If a thermocouple is pushed part way into the kiln wall, will the thermocouple read hotter or cooler than the firing chamber temperature?
During firing, the temperature in the firebricks or ceramic fiber wall is lower than the firing chamber temperature. If the firing chamber is 2000 degrees F, the outer firebrick surface may be only several hundred degrees. The closer you go toward the outside of the firebrick, the lower the temperature.
So if the thermocouple is pushed into the firebrick wall, the thermocouple will register a lower temperature than the firing chamber. This will cause the controller to keep the elements turned on longer to compensate for the low reading, resulting in an overfire.
If the thermocouple extends into the firing chamber by 1/8" instead of the recommended 3/4" - 1", the overfire will be only a few degrees. If you are firing slowly and the heat has soaked into the firebricks, there might not be an overfire at all. But if the thermocouple tip has been pushed well past the firebrick surface, the overfire could be as high as several hundred degrees F.
Another factor is distance to the elements. If the thermocouple hole is near an element, the kiln might not overfire at all when the thermocouple tip is flush with the firebrick surface.

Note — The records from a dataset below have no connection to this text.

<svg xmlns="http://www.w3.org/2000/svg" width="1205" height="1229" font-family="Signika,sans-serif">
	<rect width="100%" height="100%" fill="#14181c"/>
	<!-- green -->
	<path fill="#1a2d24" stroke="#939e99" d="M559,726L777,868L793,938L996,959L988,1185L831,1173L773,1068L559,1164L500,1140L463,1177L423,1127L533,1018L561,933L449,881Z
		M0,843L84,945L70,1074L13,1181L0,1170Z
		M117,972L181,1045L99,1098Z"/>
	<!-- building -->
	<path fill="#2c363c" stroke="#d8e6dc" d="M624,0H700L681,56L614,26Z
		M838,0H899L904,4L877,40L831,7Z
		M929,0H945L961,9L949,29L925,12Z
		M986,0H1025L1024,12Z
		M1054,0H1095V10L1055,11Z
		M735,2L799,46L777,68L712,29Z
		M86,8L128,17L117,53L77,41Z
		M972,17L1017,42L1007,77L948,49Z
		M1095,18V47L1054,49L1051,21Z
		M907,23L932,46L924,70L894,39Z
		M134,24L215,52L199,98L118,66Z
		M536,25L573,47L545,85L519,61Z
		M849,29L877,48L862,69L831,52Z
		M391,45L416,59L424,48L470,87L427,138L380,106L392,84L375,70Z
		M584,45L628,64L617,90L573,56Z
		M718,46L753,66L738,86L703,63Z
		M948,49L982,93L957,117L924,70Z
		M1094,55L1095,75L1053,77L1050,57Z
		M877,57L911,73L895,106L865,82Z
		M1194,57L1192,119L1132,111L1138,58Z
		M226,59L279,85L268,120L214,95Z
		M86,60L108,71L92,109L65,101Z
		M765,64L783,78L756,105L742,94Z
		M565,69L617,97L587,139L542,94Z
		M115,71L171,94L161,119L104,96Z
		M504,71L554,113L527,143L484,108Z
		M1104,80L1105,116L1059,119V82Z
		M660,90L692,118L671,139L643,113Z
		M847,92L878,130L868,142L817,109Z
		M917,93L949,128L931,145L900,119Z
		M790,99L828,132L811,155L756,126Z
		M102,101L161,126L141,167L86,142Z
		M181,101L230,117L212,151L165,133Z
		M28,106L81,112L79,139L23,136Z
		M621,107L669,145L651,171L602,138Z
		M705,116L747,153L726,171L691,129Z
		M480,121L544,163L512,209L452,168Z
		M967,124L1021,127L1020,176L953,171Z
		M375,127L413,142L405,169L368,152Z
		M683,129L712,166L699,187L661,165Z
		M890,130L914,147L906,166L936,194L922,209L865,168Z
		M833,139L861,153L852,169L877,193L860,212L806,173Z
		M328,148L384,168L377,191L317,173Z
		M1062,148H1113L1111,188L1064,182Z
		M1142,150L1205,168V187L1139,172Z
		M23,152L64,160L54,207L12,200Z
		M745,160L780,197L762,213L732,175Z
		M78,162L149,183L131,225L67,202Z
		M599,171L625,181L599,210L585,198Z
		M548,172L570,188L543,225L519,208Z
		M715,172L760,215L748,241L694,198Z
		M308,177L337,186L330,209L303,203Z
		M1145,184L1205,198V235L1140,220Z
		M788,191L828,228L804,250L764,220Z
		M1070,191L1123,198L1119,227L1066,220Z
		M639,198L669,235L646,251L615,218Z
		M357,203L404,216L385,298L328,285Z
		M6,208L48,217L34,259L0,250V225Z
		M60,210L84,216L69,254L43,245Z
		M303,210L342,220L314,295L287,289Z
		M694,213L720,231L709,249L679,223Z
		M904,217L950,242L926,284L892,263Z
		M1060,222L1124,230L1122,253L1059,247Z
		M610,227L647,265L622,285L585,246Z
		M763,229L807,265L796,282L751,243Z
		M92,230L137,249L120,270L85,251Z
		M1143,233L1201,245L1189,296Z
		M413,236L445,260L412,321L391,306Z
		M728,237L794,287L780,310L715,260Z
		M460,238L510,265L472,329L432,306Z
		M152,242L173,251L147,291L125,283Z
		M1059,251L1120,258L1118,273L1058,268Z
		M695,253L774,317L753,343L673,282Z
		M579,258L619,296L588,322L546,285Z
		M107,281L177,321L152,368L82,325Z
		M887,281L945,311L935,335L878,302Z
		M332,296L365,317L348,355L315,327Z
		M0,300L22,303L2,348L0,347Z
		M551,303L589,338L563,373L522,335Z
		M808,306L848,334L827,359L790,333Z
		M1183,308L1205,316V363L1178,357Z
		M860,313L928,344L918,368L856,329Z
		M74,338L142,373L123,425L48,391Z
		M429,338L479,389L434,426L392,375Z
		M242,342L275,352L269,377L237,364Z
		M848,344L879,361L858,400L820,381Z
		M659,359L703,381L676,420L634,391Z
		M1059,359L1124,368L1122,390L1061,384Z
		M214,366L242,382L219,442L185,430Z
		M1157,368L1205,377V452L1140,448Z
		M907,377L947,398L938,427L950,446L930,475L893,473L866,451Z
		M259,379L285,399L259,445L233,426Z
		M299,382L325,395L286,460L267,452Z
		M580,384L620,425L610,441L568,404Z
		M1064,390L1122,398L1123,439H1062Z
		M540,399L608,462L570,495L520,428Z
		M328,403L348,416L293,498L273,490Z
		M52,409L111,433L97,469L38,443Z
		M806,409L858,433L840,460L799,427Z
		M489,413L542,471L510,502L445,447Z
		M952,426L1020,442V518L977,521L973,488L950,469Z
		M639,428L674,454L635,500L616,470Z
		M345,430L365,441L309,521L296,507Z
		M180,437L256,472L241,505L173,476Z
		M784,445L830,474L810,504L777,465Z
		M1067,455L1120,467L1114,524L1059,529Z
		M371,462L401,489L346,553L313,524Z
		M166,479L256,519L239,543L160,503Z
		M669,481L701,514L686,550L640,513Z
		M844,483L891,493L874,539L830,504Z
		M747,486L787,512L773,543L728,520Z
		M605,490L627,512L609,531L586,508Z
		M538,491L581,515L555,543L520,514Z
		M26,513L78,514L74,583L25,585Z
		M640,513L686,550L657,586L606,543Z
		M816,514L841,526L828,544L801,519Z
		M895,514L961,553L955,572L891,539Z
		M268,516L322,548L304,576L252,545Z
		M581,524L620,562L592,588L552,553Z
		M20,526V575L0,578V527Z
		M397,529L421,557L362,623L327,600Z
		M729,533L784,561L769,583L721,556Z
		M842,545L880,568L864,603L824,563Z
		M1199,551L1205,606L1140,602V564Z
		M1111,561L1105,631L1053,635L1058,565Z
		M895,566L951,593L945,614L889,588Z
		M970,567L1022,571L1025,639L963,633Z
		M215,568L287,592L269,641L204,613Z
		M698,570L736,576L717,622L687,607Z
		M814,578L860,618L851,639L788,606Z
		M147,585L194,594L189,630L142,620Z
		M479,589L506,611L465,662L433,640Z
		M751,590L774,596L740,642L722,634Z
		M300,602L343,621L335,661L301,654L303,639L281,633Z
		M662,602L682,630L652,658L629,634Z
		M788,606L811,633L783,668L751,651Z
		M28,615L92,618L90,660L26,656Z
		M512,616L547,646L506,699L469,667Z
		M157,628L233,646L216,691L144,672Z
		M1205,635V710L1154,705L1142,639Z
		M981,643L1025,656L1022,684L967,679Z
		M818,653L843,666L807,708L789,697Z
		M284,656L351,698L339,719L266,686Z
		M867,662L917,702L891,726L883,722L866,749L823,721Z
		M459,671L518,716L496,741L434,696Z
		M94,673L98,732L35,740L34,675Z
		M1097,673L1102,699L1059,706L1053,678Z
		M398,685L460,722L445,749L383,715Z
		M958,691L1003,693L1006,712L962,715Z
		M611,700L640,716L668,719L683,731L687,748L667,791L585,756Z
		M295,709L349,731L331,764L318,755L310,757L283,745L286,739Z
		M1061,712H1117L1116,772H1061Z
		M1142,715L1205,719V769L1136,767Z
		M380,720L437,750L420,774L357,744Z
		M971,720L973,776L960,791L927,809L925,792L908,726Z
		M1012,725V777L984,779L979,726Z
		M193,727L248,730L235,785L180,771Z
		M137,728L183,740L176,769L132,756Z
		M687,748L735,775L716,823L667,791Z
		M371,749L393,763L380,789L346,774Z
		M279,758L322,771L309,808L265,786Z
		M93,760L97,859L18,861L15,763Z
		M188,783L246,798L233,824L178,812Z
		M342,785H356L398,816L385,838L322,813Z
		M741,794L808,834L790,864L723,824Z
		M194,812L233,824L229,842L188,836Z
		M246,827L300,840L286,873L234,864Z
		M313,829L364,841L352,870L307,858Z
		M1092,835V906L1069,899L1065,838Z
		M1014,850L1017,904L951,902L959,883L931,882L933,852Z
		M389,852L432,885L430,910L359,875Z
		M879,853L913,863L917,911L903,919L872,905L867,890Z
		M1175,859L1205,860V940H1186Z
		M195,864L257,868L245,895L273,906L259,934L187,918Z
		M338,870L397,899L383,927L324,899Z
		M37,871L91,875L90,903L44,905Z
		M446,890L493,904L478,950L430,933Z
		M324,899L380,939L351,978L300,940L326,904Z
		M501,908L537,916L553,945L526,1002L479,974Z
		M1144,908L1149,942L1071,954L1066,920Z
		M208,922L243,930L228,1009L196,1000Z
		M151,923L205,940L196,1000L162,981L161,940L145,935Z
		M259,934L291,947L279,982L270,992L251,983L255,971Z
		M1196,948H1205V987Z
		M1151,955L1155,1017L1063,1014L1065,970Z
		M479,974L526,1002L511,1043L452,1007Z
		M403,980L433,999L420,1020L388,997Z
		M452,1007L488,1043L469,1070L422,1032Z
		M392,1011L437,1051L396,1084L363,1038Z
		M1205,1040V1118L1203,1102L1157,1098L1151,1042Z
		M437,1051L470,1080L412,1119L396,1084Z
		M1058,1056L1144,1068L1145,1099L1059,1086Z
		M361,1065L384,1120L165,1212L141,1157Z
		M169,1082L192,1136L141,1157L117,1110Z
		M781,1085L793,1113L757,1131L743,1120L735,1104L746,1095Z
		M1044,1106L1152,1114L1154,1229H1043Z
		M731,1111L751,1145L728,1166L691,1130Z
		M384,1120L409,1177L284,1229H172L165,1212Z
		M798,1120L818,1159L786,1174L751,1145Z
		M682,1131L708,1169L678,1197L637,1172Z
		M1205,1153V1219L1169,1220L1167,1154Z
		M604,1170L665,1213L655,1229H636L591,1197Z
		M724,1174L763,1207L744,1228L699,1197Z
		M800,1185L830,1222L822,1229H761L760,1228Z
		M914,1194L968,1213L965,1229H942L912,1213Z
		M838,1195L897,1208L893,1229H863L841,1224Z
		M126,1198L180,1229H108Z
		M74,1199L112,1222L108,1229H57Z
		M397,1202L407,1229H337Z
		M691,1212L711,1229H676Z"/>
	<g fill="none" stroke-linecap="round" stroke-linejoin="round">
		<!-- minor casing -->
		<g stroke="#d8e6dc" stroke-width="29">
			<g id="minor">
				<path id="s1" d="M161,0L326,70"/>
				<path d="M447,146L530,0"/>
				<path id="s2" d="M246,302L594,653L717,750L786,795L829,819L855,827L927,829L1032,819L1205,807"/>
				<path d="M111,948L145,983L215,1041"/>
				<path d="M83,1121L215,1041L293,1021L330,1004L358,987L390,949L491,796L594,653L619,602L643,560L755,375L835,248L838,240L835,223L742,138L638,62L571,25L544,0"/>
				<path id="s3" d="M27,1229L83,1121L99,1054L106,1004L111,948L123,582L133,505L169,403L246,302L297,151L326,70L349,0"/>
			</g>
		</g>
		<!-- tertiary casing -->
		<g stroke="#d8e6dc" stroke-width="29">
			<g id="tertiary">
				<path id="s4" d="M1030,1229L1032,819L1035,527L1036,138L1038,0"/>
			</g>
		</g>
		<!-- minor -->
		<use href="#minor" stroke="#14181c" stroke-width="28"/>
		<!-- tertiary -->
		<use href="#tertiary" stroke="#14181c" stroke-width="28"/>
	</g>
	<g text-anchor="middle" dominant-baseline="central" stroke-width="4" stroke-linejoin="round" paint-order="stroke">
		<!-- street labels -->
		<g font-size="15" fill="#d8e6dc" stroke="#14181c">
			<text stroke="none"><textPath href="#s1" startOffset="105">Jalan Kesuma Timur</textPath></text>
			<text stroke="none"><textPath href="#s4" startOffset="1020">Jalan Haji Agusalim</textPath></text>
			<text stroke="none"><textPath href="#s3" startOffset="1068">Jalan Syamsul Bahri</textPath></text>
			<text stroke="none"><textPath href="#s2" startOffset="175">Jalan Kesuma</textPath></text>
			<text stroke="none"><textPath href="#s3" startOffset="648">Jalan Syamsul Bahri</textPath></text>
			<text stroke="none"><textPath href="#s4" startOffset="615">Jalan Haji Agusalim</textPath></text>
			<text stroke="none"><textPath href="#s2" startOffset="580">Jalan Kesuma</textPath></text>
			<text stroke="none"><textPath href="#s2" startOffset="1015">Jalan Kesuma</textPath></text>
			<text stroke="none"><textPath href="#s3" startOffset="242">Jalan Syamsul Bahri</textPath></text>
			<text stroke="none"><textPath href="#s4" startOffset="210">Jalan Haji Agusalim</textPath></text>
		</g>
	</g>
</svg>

It is very important not to disturb the thermocouple, either by bumping it with a shelf or twisting it. Twisting the thermocouple can cause the two thermocouple wires to touch each other at some point inside the kiln wall. This could short out the thermocouple tip and cause the thermocouple to read the temperature from inside the firebrick wall where the thermocouple wires are touching. This would overfire the kiln.